SBY cruising to victory in Indonesia's presidential elections | Asia Pacific

SBY cruising to victory in Indonesia's presidential elections

SBY cruising to victory in Indonesia's presidential elections

Updated 6 January 2012, 11:00 AEDT

In three weeks, Indonesians will vote for their president in an election that will determine the pace of reform in Southeast Asia's biggest and most influential country.

The incumbent president, Susilo Bambang Yudhoyono, has gone in for debates with his rivals - former president Megawati Sukurnoputri and vice president Jusuf Kalla - on issues ranging from the rule of law to human rights and good governance.

Presenter: Sen Lam, presenter of Radio Australia's Connect Asia programme

Speaker: Wimar Witoelar, former Indonesian presidential spokesman, Jakarta

WIToeLAR: Oh, I don't think it has to much baring on the way people will vote, but it is a very strong testimonial to the fact that our presidential elections are very open and the candidates are very accessible and public participation is very strong.

LAM: So give us an overview of the race so far. Would you say that SBY and his running mate, Boediono are doing well in the campaigning?

WIToeLAR: The credible polls, because we have all kinds of polls, but the five most credible polls are invariably have been showing Susilo Bambang Yudhyono leading with a majority of above 50 per cent. Typically the last poll by the Indonesian Survey Institute showed Yudhyono at 67 per cent and the Jusuf Kalla, 14 per cent and the Megawati Prabowo at 8 per cent, but that is just off the top of my head. You can find it on any web site.

LAM: Mmm, But it would seem that the gaps are quite big?

WIToeLAR: Yes, and it is quite significant in the system which we have is if nobody wins a clear majority of 50 per cent plus, you would have to go to a run off election between the two top candidates. So if somebody gets about 50 per cent, it means we will have result of the election by July 8 and that would save a lot of well not only time, but a lot of uncertainty.

LAM: Do you think away from the centre, away from Jakarta that voters outside from the centre have tapped into what the key issues are or are people voting on personalities?

WITOLEAR: Outside of the centre, people are voting on emotional sound bites not even personality, because they have no clear idea of the personalities, but now the campaigns are quite slick in terms of television packaging, advertorials and radio, so you have quite modern presentation technique appearing in some cases to the emotions of the public and in another case, to rational explanations of policy and challenges.

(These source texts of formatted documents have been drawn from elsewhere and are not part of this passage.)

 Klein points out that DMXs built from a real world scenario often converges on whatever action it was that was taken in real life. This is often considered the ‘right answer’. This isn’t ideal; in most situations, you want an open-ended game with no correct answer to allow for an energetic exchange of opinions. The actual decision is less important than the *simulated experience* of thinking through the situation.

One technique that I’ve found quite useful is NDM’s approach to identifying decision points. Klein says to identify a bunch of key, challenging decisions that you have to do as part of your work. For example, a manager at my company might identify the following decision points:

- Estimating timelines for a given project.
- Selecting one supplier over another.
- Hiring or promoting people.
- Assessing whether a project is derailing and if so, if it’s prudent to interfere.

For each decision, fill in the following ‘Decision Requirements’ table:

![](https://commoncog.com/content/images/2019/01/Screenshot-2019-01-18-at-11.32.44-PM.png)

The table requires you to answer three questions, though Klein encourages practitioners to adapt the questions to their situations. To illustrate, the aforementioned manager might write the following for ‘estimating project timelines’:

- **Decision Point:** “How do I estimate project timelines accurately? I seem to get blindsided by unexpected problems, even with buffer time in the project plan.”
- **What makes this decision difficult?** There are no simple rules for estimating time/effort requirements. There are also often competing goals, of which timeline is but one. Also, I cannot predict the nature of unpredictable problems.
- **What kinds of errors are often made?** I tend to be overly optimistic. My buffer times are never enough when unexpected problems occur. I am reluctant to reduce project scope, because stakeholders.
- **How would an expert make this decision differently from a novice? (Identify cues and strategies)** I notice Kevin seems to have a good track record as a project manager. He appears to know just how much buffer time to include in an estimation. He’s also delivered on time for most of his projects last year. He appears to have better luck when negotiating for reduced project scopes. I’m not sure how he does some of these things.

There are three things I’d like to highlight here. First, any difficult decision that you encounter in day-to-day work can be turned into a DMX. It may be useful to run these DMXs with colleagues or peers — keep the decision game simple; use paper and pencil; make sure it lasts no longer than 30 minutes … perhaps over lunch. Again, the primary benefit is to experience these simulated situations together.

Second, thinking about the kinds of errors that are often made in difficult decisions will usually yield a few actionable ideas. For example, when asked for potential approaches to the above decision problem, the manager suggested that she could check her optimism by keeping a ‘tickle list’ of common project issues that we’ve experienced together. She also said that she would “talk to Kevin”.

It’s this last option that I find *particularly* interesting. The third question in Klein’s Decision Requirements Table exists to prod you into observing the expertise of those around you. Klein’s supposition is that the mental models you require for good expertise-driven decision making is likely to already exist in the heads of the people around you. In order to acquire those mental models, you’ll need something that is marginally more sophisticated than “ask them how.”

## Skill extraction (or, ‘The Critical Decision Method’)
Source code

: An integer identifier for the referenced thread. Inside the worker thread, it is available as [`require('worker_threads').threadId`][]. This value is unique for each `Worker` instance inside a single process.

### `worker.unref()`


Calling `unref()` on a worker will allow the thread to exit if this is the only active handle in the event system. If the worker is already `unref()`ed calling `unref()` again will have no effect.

LAM: So in terms of policy, Megawati and the former military man, Prabowo are campaigning for a pro-people economy. Do you think their message of poverty alleviation, do you think that's seeping through to the countryside?

WITOLEAR: Well, it's not only seeping through, but it's being hammered to the countryside by a very expensive campaign and even direct cash transfers and also appealing to the emotion of dissatisfaction towards the current condition. But of course anyone who knows Indonesia is that the countryside has been dissatisified for generations and they do not really respond to calls for change. They do respond to people who pay attention, who give them promises and maybe who give them handouts.

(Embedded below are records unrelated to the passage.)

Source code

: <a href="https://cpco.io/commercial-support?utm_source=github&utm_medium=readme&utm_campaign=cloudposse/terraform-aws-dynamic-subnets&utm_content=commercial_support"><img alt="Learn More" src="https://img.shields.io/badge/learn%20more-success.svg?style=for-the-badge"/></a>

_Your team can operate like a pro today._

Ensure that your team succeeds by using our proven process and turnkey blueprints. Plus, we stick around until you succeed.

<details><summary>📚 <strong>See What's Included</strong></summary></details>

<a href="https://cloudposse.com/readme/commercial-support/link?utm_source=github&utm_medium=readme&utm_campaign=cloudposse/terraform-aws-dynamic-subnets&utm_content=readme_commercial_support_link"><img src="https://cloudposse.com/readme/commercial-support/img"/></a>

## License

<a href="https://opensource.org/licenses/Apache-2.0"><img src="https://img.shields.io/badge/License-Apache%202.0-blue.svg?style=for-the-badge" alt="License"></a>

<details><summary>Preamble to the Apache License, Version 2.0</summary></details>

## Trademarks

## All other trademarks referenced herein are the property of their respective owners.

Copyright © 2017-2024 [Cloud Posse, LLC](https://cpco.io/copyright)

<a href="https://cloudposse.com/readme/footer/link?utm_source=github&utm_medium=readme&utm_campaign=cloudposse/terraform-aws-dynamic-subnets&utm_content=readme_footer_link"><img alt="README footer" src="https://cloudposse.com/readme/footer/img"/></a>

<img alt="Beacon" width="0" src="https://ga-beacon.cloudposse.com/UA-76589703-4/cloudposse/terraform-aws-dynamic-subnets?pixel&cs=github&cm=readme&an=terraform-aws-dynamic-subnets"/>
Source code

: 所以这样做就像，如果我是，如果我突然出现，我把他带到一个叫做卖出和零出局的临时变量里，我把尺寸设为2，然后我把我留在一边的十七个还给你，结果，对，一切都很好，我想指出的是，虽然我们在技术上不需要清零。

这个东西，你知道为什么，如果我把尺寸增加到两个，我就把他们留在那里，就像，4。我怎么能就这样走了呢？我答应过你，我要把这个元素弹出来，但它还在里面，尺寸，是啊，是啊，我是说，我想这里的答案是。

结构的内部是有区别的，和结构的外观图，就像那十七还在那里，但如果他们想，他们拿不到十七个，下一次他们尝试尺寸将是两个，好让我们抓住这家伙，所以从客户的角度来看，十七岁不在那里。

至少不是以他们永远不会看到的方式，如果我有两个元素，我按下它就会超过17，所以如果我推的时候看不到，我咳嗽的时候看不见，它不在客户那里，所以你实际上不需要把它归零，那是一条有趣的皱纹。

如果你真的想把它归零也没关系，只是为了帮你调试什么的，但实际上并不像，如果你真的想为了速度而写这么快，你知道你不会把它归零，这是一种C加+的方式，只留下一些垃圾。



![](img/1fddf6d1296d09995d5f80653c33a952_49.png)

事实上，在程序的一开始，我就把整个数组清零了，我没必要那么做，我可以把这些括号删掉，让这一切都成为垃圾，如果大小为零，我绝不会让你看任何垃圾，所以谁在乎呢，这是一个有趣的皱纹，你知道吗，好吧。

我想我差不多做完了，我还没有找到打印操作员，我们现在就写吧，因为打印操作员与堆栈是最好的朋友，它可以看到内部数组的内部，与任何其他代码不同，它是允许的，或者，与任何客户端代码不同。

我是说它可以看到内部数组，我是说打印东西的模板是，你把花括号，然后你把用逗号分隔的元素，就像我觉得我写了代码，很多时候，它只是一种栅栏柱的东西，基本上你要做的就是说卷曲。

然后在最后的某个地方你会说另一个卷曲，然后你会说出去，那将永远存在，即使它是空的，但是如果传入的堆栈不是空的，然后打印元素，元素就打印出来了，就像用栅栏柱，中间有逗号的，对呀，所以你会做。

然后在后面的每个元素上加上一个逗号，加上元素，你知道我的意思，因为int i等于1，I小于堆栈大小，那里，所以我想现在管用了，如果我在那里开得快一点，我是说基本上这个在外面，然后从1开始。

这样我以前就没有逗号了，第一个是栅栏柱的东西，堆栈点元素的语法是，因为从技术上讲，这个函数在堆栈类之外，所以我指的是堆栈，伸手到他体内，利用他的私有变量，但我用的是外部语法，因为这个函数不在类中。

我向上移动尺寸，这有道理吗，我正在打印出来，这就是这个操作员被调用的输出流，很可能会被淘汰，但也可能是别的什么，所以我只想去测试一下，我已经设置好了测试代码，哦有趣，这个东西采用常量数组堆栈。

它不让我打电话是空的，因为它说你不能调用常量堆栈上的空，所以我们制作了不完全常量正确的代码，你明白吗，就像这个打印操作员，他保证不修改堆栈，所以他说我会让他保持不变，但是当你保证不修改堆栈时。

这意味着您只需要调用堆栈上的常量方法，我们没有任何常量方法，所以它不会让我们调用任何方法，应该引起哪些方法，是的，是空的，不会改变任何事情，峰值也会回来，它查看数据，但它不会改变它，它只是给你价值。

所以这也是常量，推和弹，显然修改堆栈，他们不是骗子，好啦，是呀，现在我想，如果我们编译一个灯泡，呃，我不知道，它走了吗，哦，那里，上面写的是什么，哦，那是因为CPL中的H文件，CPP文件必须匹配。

LAM: And Wimar, just as a matter of interest to certainly Western observers. Megawati Sukurnoputri, was notorious for not speaking to the media, for not just speaking off the cuff. How has she been performing in these debates?

WITOLEAR: She has been speaking a lot off the cuff by text, giving interviews and if I were her adviser I think her previous mode of silence is much better for her.

LAM: You don't think she has anything worthwhile to say?

WITOLEAR: Well, I'm just saying in silence, she is more appealing than when she speaks.